The game begins with a series of short dialogues between Mark, the young baseball bat wielding protagonist, and Bert, an inter-dimensional traveling warrior gargoyle. Mark is approached by Bert on his way home from baseball at dusk. Bert asks Mark to come with him to another world to fight evil with him, but Mark replies that he has no weapons. Bert points to Mark’s bat and tells him that that’s good enough and then whisks Mark off into the night sky.
The opening is weird, sort of charming in its naivety and quirkiness, and seems to suffer from a strange Japanese to English translation. The sentences ram into each other with little regard to verisimilitude, character building, or even logic, and before players know it, the game has started.
I’m going to forgo simply describing every strange detail in the world of Monster Party, as I’d be here indefinitely describing every single sprite and tile in the game. Rather, I’m going to focus on one particular aspect of the game and why it’s important, and how other games (and their developers) could learn something from it.

- **Data block**

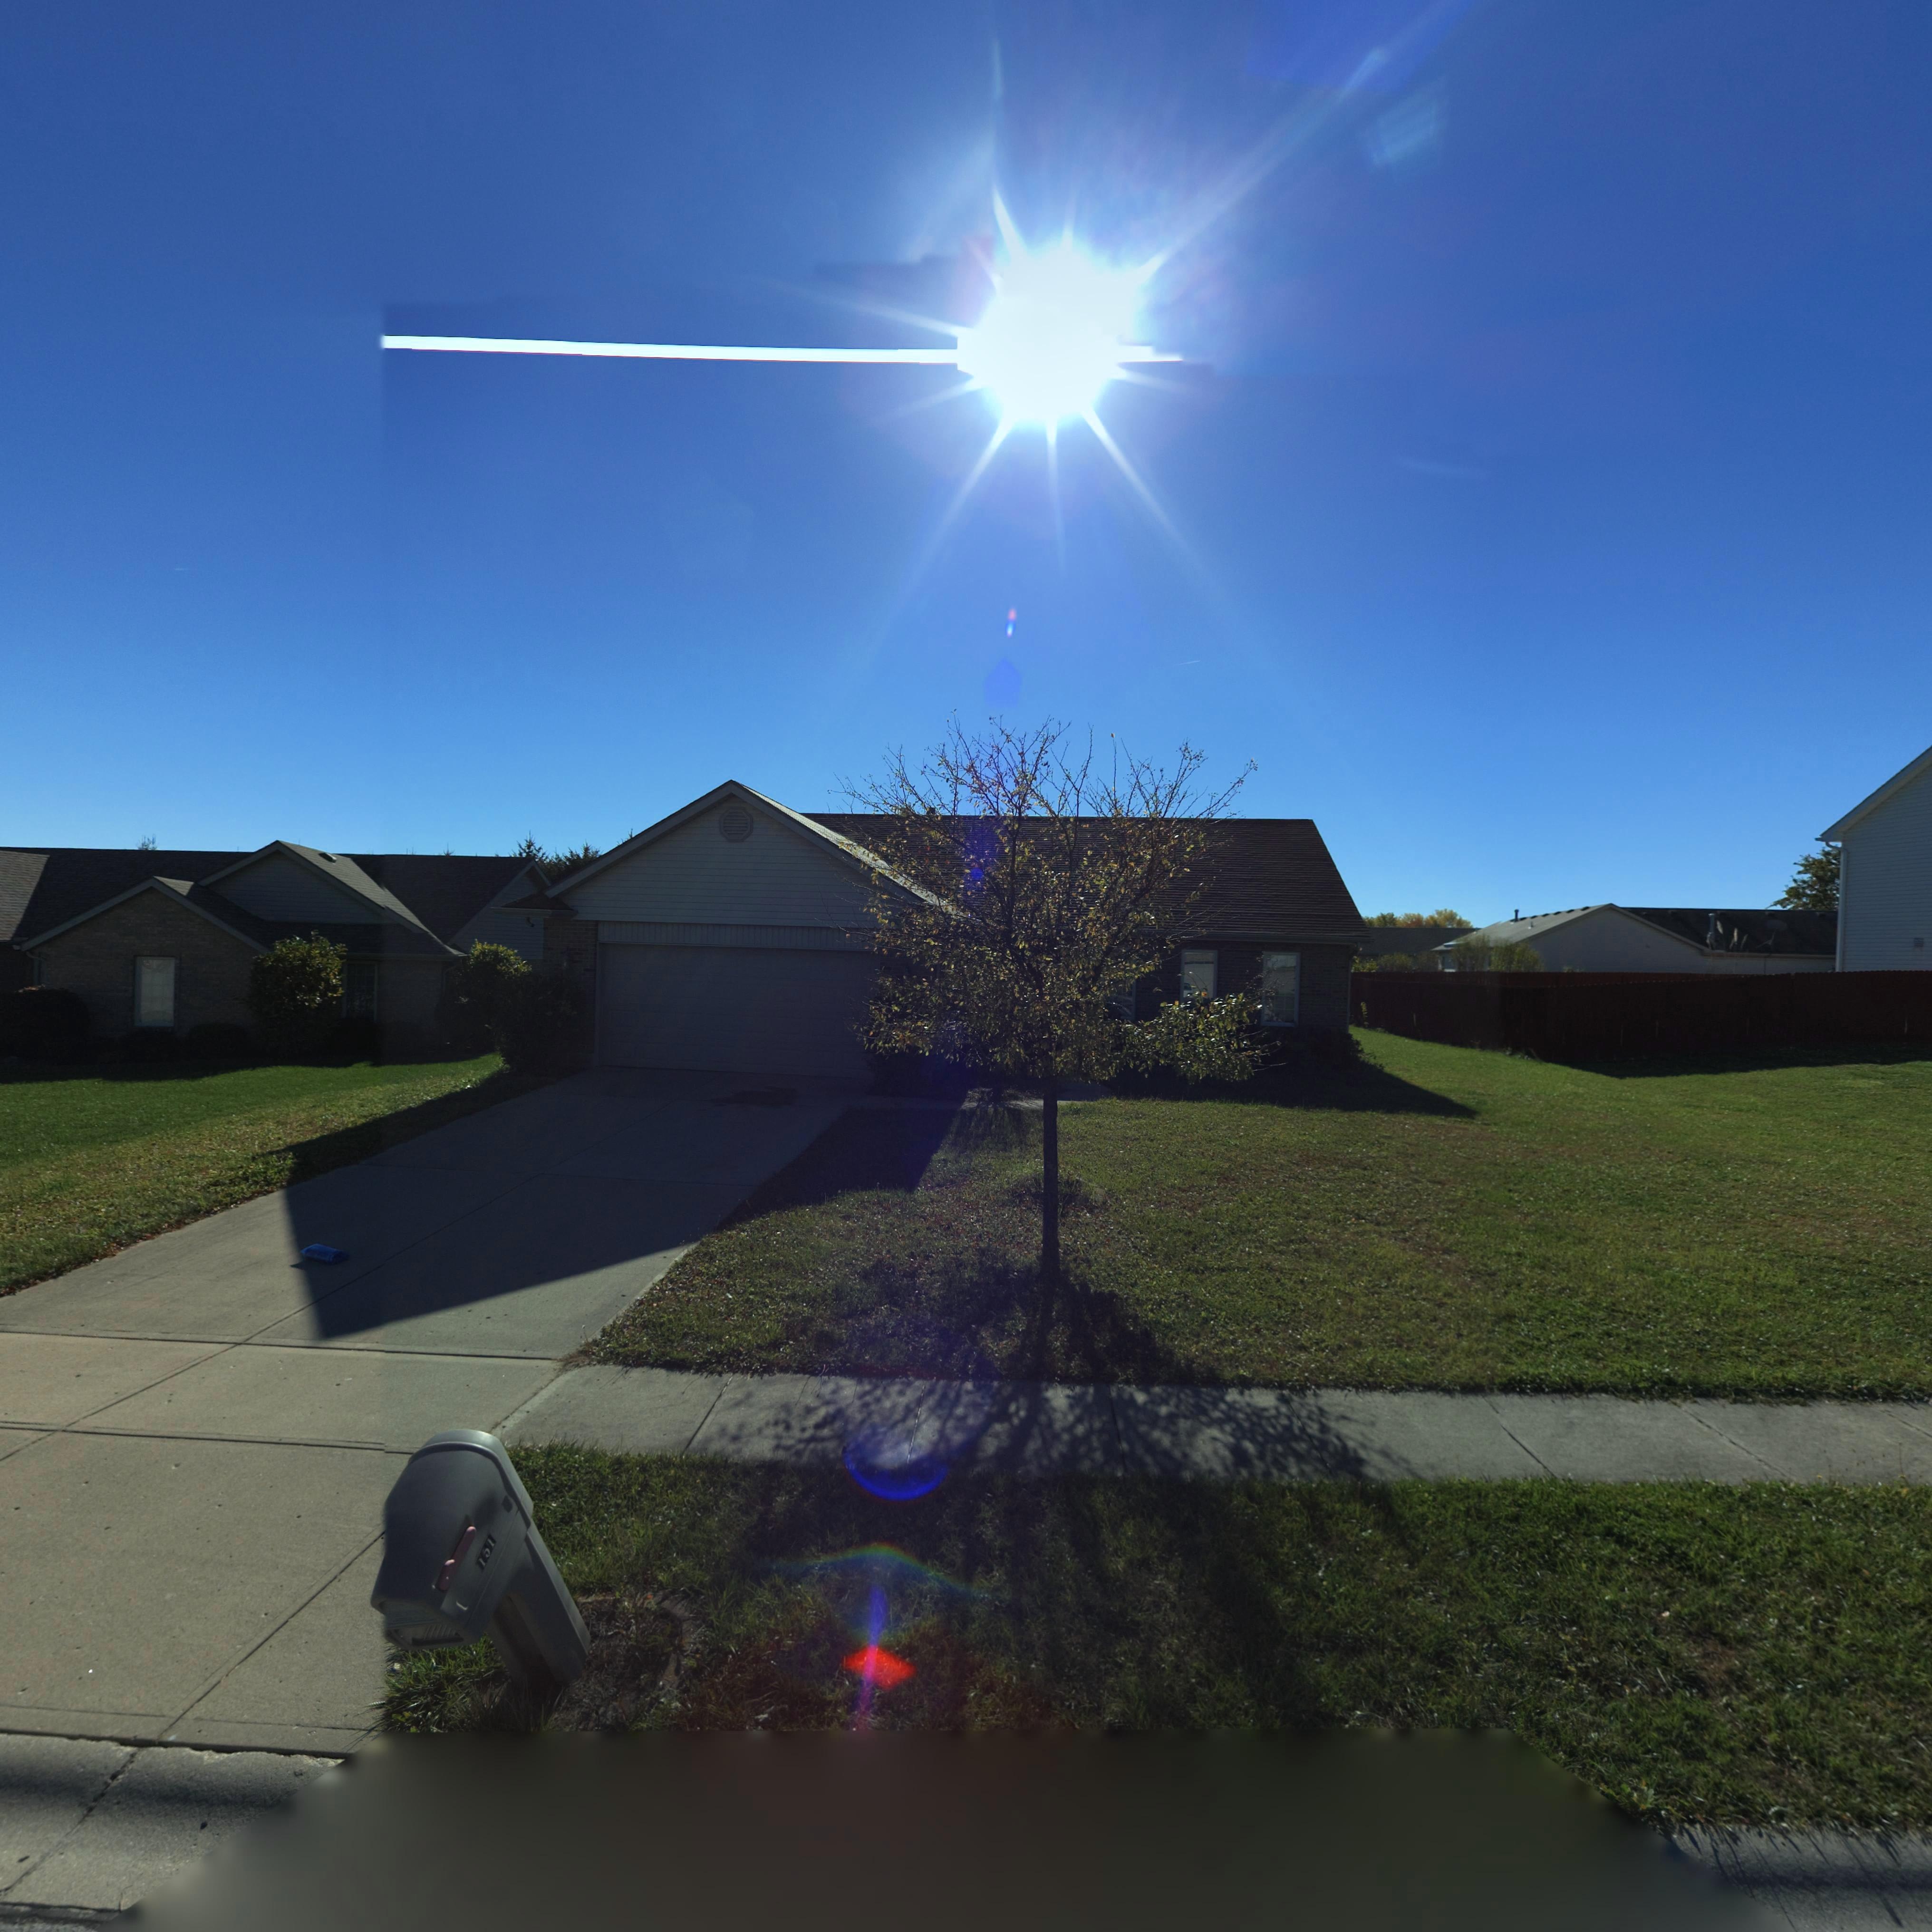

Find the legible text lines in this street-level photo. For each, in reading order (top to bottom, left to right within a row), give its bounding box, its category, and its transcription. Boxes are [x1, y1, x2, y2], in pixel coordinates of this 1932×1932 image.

[476, 1536, 496, 1569] StreetNumber: 151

- **To-do list**
A - Print the section of the Monster Party passage starting at "The opening is" and ending at "game has started.".
B - In the Monster Party passage, what reason does Mark give when Bert asks him to come fight evil?
C - Write the next part of the Monster Party passage, picking up after its final sentence.
The material above comes from a separate source and has no connection to the Monster Party passage.

- **The responses**
A -
The opening is weird, sort of charming in its naivety and quirkiness, and seems to suffer from a strange Japanese to English translation. The sentences ram into each other with little regard to verisimilitude, character building, or even logic, and before players know it, the game has started.

B - He says he has no weapons.

C -
The flow of Monster Party‘s gameplay differs from most traditional platforming games in that each stage has a number of doors in it, some of which lead to boss fights. Players must explore the doors, find and defeat all the bosses, then receive a key that opens the next stage. The game controls well, somewhat surprisingly, but the game’s pacing and entertainment level (only in terms of the gameplay at its most bare) are much lower than that of Super Mario Bros. 3, for instance, which features very fluid gameplay and innovative level designs.
The boss dialogue
The meat of the Monster Party experience lies in the boss battles, or not even the battles themselves but the boss dialogue before the fight begins. Before each boss fight, the boss will proclaim or exclaim via comic book word bubble something absolutely insane, whether it’s a vague reference to a film, an awful, awful pun, a very rare hint, or just something completely random and arbitrary.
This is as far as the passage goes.